Daniel Jordan <lkmldmj@xxxxxxxxx> · Sat, 21 Jul 2018 10:39:05 -0400

On 07/20/2018 04:19 AM, john terragon wrote:

On Friday, July 20, 2018, 2:03:48 AM GMT+2, bugzilla-daemon@xxxxxxxxxxxxxxxxxxx <bugzilla-daemon@xxxxxxxxxxxxxxxxxxx> wrote:
 >
 >https://bugzilla.kernel.org/show_bug.cgi?id=200105 <https://bugzilla.kernel.org/show_bug.cgi?id=200105>
 >
 >--- Comment #42 from Andrew Morton (akpm@xxxxxxxxxxxxxxxxxxxx <mailto:akpm@xxxxxxxxxxxxxxxxxxxx>) ---
 >Sorry, but nobody reads bugzilla.  I tried to switch this discussion to an
 >email thread for a reason!
 >
 >Please resend all this (useful) info in reply to the email thread which I
 >created for this purpose.

I'll resend the last message and attachments. Anyone interested on the previous "episodes" go read
https://bugzilla.kernel.org/show_bug.cgi?id=200105

The summary is that John has put together a reliable reproducer for a problem he's seeing where on high memory usage any of his desktop systems with SSDs hang for around a minute, completely unresponsive, and swaps out 2-3x more memory than the system is allocating.

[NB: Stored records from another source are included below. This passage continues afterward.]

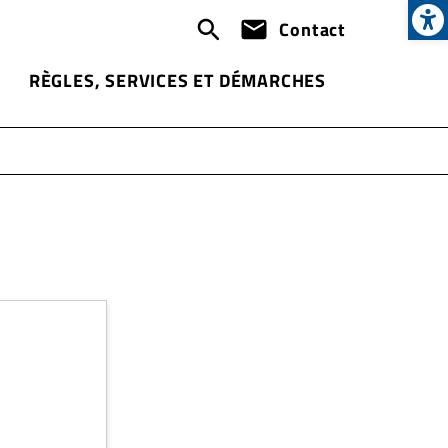
Op
Header
Contact
-
RÈGLES, SERVICES ET DÉMARCHES
Communication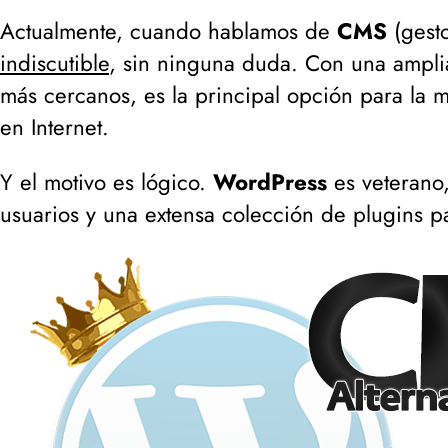
Actualmente, cuando hablamos de
CMS
(
gest
indiscutible
, sin ninguna duda. Con una ampli
más cercanos, es la principal opción para la 
en Internet.
Y el motivo es lógico.
WordPress
es veterano
usuarios y una extensa colección de plugins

John's issue only happens using a LUKS encrypted swap partition, unencrypted swap or swap encrypted without LUKS works fine.

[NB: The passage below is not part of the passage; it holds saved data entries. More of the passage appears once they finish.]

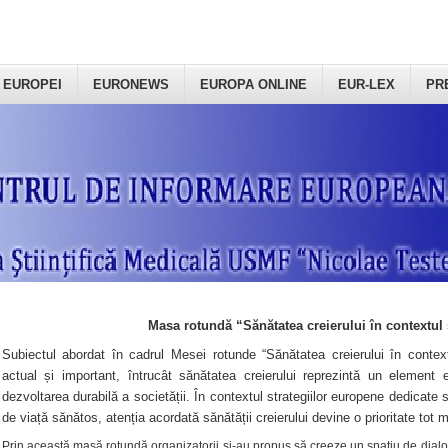
 EUROPEI
EURONEWS
EUROPA ONLINE
EUR-LEX
PR
Masa rotundă “Sănătatea creierului în contextul 
Subiectul abordat în cadrul Mesei rotunde “Sănătatea creierului în context
actual și important, întrucât sănătatea creierului reprezintă un element e
dezvoltarea durabilă a societății. În contextul strategiilor europene dedicate s
de viață sănătos, atenția acordată sănătății creierului devine o prioritate tot 
Prin această masă rotundă organizatorii şi-au propus să creeze un spațiu de dialog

In one test (out5.txt) where most system memory is taken by anon pages beforehand, the heavy direct reclaim that Michal noticed lasts for 24 seconds, during which on average if I've crunched my numbers right, John's test program was allocating at 4MiB/s, the system overall (pgalloc_normal) was allocating at 235MiB/s, and the system was swapping out (pswpout) at 673MiB/s.  pgalloc_normal and pswpout stay roughly the same each second, no big swings.

Is the disparity between allocation and swapout rate expected?

John ran perf during another test right before the last test program was started (this doesn't include the initial large allocation bringing the system close to swapping).  The top five allocators (kmem:mm_page_alloc):

# Overhead      Pid:Command
# ........  .......................
#
    48.45%     2005:memeater     # the test program
    32.08%       73:kswapd0
     3.16%     1957:perf_4.17
     1.41%     1748:watch
     1.16%     2043:free

So it seems to be just reclaim activity, but why so much when the test program only allocates at 4MiB/s?

John, adding -g to perf record would show call stacks.

I'll be away for 2.5 weeks so won't be able to get back to this until then.